> [INFORMATION]:
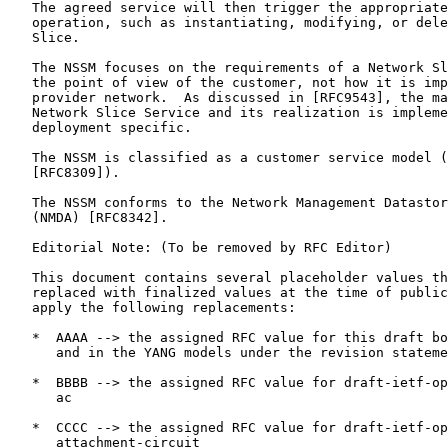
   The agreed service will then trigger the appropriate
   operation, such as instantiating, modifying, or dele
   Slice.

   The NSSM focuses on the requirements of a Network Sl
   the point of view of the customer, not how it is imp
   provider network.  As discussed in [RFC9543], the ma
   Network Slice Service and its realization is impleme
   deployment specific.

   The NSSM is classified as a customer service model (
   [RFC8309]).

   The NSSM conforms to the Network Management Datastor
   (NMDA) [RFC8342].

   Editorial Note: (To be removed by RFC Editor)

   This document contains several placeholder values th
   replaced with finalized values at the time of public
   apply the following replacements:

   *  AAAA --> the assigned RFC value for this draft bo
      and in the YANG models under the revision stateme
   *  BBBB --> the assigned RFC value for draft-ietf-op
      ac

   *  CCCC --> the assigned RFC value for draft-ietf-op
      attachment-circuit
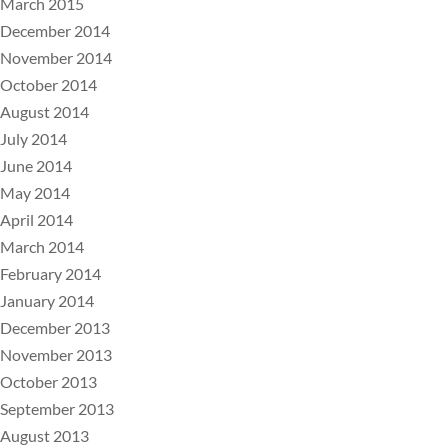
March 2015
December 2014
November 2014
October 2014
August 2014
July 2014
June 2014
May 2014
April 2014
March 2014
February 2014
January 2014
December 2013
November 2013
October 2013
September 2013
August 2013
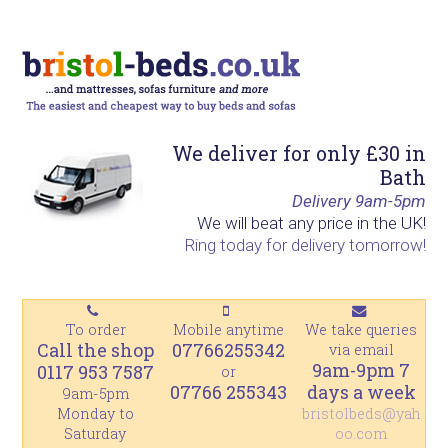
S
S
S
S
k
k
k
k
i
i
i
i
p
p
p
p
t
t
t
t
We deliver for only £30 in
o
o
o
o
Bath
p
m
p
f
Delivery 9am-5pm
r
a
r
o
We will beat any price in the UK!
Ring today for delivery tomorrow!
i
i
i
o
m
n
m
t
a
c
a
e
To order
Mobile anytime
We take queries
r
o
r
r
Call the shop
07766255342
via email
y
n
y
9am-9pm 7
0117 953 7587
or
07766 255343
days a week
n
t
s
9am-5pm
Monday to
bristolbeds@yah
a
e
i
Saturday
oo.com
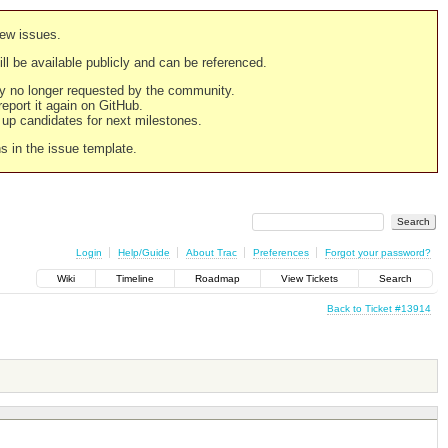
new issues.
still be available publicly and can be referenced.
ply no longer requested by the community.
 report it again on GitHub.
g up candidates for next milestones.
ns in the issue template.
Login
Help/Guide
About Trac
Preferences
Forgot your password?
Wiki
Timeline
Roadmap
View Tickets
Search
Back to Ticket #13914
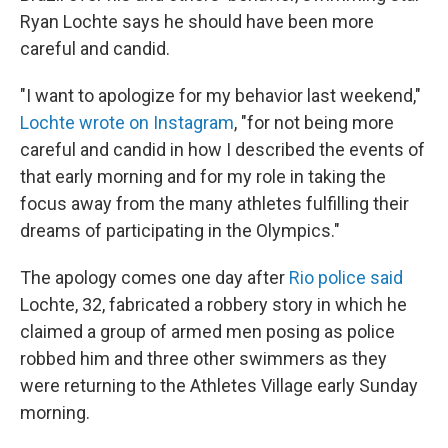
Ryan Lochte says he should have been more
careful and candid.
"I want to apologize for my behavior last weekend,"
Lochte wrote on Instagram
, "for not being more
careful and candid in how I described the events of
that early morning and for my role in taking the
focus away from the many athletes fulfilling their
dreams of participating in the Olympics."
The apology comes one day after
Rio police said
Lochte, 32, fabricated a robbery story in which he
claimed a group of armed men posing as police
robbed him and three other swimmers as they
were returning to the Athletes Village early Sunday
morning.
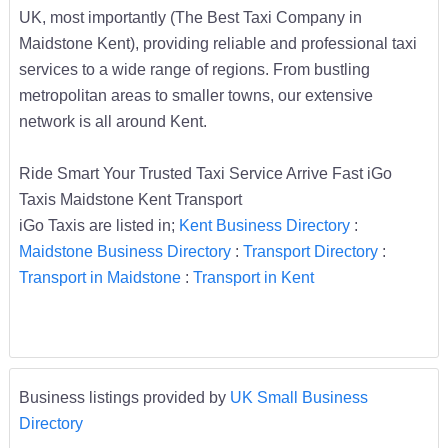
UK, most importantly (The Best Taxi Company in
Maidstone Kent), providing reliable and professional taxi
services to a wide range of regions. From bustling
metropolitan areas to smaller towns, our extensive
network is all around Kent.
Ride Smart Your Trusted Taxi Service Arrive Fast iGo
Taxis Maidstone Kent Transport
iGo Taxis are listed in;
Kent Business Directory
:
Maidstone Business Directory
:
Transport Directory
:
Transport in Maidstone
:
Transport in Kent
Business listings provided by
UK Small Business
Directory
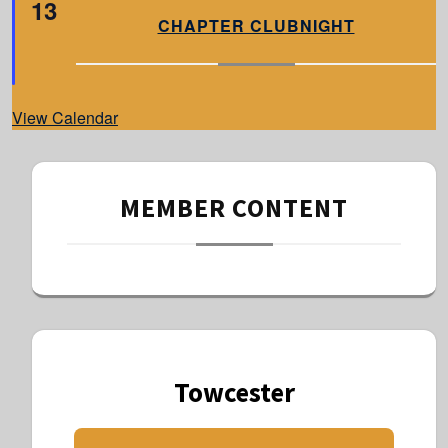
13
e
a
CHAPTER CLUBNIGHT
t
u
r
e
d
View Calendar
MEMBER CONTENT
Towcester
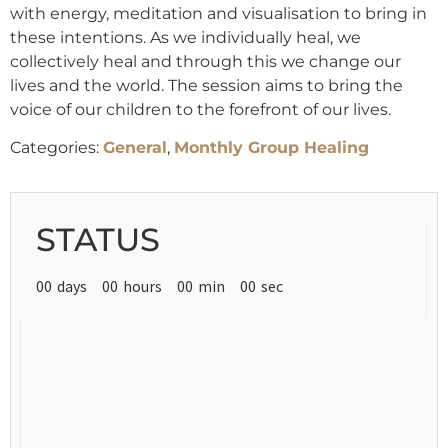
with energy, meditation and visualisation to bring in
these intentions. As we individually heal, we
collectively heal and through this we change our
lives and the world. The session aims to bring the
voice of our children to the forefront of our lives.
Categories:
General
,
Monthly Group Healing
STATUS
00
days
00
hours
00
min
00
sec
--
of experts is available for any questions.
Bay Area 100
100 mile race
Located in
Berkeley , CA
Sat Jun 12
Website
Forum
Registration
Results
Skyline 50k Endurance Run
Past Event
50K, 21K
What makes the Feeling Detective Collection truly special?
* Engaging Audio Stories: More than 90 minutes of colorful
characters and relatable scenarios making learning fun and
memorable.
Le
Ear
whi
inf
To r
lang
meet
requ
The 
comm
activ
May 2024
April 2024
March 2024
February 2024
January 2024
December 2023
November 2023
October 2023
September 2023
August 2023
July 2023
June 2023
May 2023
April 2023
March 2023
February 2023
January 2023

> [EXERCISE BRIEF]: Among the lines above, which hold the word "early"? Report each one.

> [FINISHED EXERCISE]:
that early morning and for my role in taking the
were returning to the Athletes Village early Sunday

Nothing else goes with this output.